When he went to Holmes, she just reassured him all was fine and that they technically weren’t misrepresenting the accuracy of the testing technology. He said he felt like he was on a sinking ship while working in the lab, but every time he talked to her, she would pretend everything was normal. “It was really hard for me to reconcile these two different worlds.”

He discovered they were using shell companies to purchase third-party equipment. When the Theranos equipment would fail to perform accurately, they were instructed to only report numbers from tests they ran on the third-party machines.

After running tests on blood samples they knew were positive for syphilis, the tests were only accurate 60% of the time. The statistics team still pushed the results through. “That’s when I had that panic moment where I thought, ‘Oh man. Someone’s really gonna get hurt by this.’” His breaking point was when the company announced they were releasing a 4.0 version, but they weren’t actually making changes because they were happy with the performance. “At that point I knew there was zero hope because there was a complete lack of recognition.”

Accidental whistleblower
Shultz stressed numerous times to attendees that he never set out to be a whistleblower — he merely wanted to raise concerns within the company and see them fixed internally. “When I left Theranos, I wrote Elizabeth a very long email detailing what a lot of my concerns were.” It wasn’t Holmes who responded however, but Ramesh "Sunny" Balwani, the president and CEO of Theranos at the time. Balwani’s email response was eight pages long and written in bold red font. In the email Balwani called Shultz arrogant, accused him of not understanding anything and said that if he had a different last name, he would have been fired long before he left.

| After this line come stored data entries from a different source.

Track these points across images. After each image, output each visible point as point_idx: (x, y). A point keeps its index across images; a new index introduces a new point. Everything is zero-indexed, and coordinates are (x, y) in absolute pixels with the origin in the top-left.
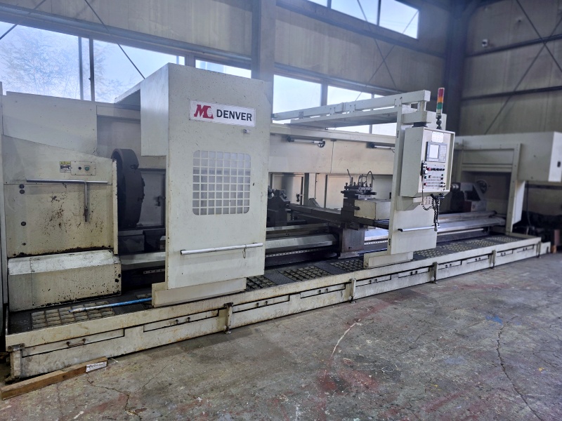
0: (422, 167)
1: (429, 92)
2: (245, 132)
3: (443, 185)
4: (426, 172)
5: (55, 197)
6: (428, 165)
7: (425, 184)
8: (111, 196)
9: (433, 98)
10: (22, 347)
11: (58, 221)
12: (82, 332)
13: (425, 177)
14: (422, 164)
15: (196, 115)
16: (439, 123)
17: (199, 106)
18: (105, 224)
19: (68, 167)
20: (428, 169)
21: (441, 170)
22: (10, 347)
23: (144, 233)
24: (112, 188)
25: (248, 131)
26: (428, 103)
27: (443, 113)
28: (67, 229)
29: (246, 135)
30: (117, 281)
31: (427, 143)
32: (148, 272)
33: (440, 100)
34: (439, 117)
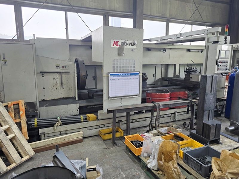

Around this time, Shultz got a LinkedIn message from John Carreyrou, a health care fraud reporter for the Wall Street Journal. Shultz had already sent in an anonymous tip to the New York state public health lab earlier but he hadn’t heard anything further. His grandfather, George was still heavily tied to Theranos and he had heard of Theranos’ intimidation tactics, so he was paranoid about speaking to Carreyrou.

“I bought a burner phone with cash and I called him and said ‘Hey can you tell me what you already know about Theranos?’” It didn’t take long for Theranos to find out he had spoken to the press. A month after first speaking with Carreyrou, he went home to visit his parents. His father was furious at him. “He knew how scary Theranos could be,” said Shultz. His grandfather was on the phone and said, “Elizabeth’s been telling me you’re giving away trade secrets to the Wall Street Journal.”

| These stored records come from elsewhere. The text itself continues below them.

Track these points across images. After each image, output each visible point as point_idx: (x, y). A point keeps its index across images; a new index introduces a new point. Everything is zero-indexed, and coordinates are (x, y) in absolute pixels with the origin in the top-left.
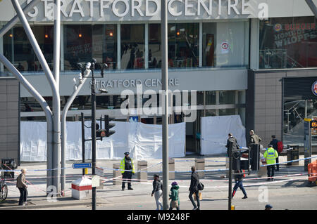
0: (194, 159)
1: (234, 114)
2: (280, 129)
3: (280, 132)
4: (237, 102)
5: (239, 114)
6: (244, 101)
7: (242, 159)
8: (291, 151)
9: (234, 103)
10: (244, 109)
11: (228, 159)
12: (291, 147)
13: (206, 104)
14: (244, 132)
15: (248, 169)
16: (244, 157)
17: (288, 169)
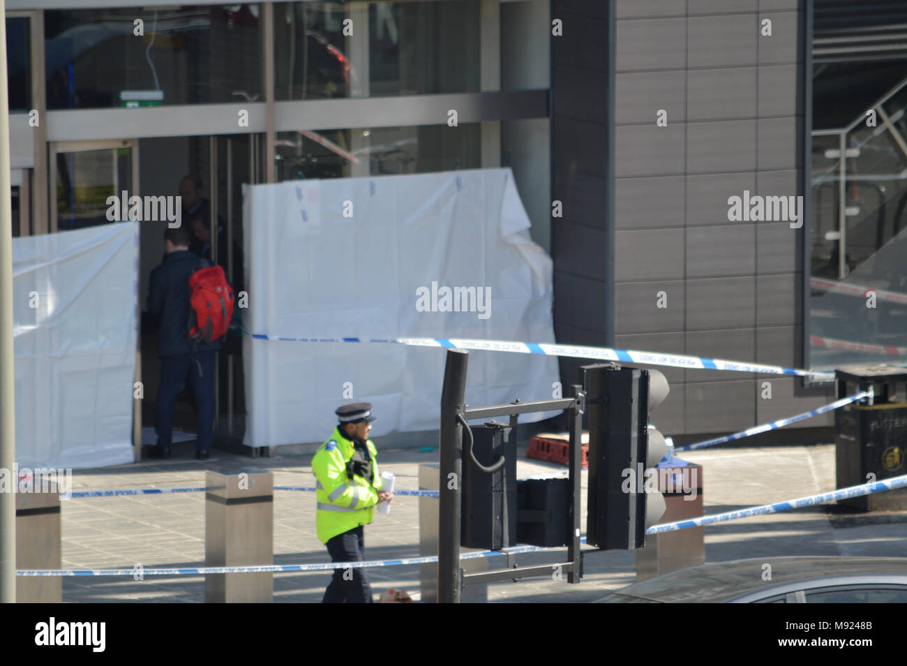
0: (198, 478)
1: (474, 162)
2: (789, 262)
3: (787, 284)
4: (490, 81)
5: (505, 161)
6: (538, 74)
7: (527, 471)
8: (860, 413)
9: (476, 88)
10: (544, 124)
11: (434, 473)
12: (864, 382)
13: (281, 95)
14: (545, 288)
15: (569, 540)
16: (542, 454)
17: (843, 540)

Shultz’s family assured him that Theranos just needed him to meet with Theranos’ lawyers and sign a one-page non-disclosure agreement and all the issues would go away. He asked to meet with his grandfather privately first with no lawyers present. His grandfather agreed, but after their discussion he still didn’t believe Shultz about the fraud — and Theranos lawyers surprised Shultz when they came out of a back room in his grandfather’s house.  

In actuality, it wasn’t just a one-page non-disclosure agreement they wanted him to sign but a battery of legal forms including a temporary restraining order, a court order and a pledge to name other whistleblowers. “It’s hard for me to describe how heated that meeting really was … he had made the decision to choose Elizabeth and Theranos over me.”

His parents begged him to sign whatever Theranos asked, but he refused. “I had been telling the truth this whole time and I want to keep telling the truth … I was lawyered up head to toe … it was a really lonely and scary time.”

Thanks in large part to Shultz’s willingness to raise concern about the unethical practices he saw, and Carreyrou’s multiple articles exposing Theranos’, the company was shut down and Holmes and Balwani have been charged with two counts of conspiracy to commit wire fraud and nine counts of wire fraud. They each face a maximum of 20 years in prison and up to $2.7 million in fines.

Shultz was awarded the Cliff Robertson Sentinel Award for choosing truth over self.